A retrospective chart review was performed of all patients with traumatic corneal foreign body injuries treated by one corneal specialist at the University of Colorado Department of Ophthalmology, from January 8, 2008 through November 6, 2013. The primary outcome of the study was visual acuity, with a poor outcome defined as loss of one or more lines of Snellen visual acuity or a final best corrected visual acuity worse than 20/40 at final follow up. Patient demographics, injury characteristics and treatment methods were recorded and analyzed in order to assess the potential relationship to visual outcome.

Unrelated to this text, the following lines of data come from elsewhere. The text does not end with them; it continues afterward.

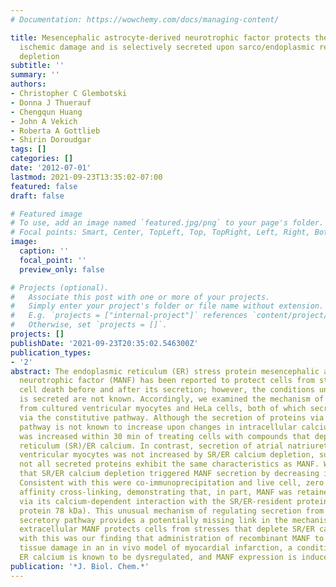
 ```yaml
---
# Documentation: https://wowchemy.com/docs/managing-content/

title: Mesencephalic astrocyte-derived neurotrophic factor protects the heart from
  ischemic damage and is selectively secreted upon sarco/endoplasmic reticulum calcium
  depletion
subtitle: ''
summary: ''
authors:
- Christopher C Glembotski
- Donna J Thuerauf
- Chengqun Huang
- John A Vekich
- Roberta A Gottlieb
- Shirin Doroudgar
tags: []
categories: []
date: '2012-07-01'
lastmod: 2021-09-23T13:35:02-07:00
featured: false
draft: false

# Featured image
# To use, add an image named `featured.jpg/png` to your page's folder.
# Focal points: Smart, Center, TopLeft, Top, TopRight, Left, Right, BottomLeft, Bottom, BottomRight.
image:
  caption: ''
  focal_point: ''
  preview_only: false

# Projects (optional).
#   Associate this post with one or more of your projects.
#   Simply enter your project's folder or file name without extension.
#   E.g. `projects = ["internal-project"]` references `content/project/deep-learning/index.md`.
#   Otherwise, set `projects = []`.
projects: []
publishDate: '2021-09-23T20:35:02.546300Z'
publication_types:
- '2'
abstract: The endoplasmic reticulum (ER) stress protein mesencephalic astrocyte-derived
  neurotrophic factor (MANF) has been reported to protect cells from stress-induced
  cell death before and after its secretion; however, the conditions under which it
  is secreted are not known. Accordingly, we examined the mechanism of MANF release
  from cultured ventricular myocytes and HeLa cells, both of which secrete proteins
  via the constitutive pathway. Although the secretion of proteins via the constitutive
  pathway is not known to increase upon changes in intracellular calcium, MANF secretion
  was increased within 30 min of treating cells with compounds that deplete sarcoplasmic
  reticulum (SR)/ER calcium. In contrast, secretion of atrial natriuretic factor from
  ventricular myocytes was not increased by SR/ER calcium depletion, suggesting that
  not all secreted proteins exhibit the same characteristics as MANF. We postulated
  that SR/ER calcium depletion triggered MANF secretion by decreasing its retention.
  Consistent with this were co-immunoprecipitation and live cell, zero distance, photo
  affinity cross-linking, demonstrating that, in part, MANF was retained in the SR/ER
  via its calcium-dependent interaction with the SR/ER-resident protein, GRP78 (glucose-regulated
  protein 78 kDa). This unusual mechanism of regulating secretion from the constitutive
  secretory pathway provides a potentially missing link in the mechanism by which
  extracellular MANF protects cells from stresses that deplete SR/ER calcium. Consistent
  with this was our finding that administration of recombinant MANF to mice decreased
  tissue damage in an in vivo model of myocardial infarction, a condition during which
  ER calcium is known to be dysregulated, and MANF expression is induced.
publication: '*J. Biol. Chem.*'
---
```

A total of 534 consecutive cases were reviewed, of which 387 were included in the study. Overall, 9.8% of patients had a poor outcome. Improvement in Snellen acuity by 1 or more lines was seen in 66.9% of patients. Time to presentation, foreign body location, foreign body material, removal method, and post removal patching or bandage contact lens use were not associated with a significant difference in patient outcomes. Treatment with fluoroquinolone antibiotics after foreign body removal was associated with a statistically significant reduction in poor outcomes (p=0.0198), as was delayed treatment with topical steroids (OR 0.427, p=0.0298).
The incidence of poor outcomes is low in patients suffering from a corneal foreign body injury. Patients should be treated with fluoroquinolone antibiotics and delayed topical steroids following foreign body removal in order to reduce the incidence of poor outcomes.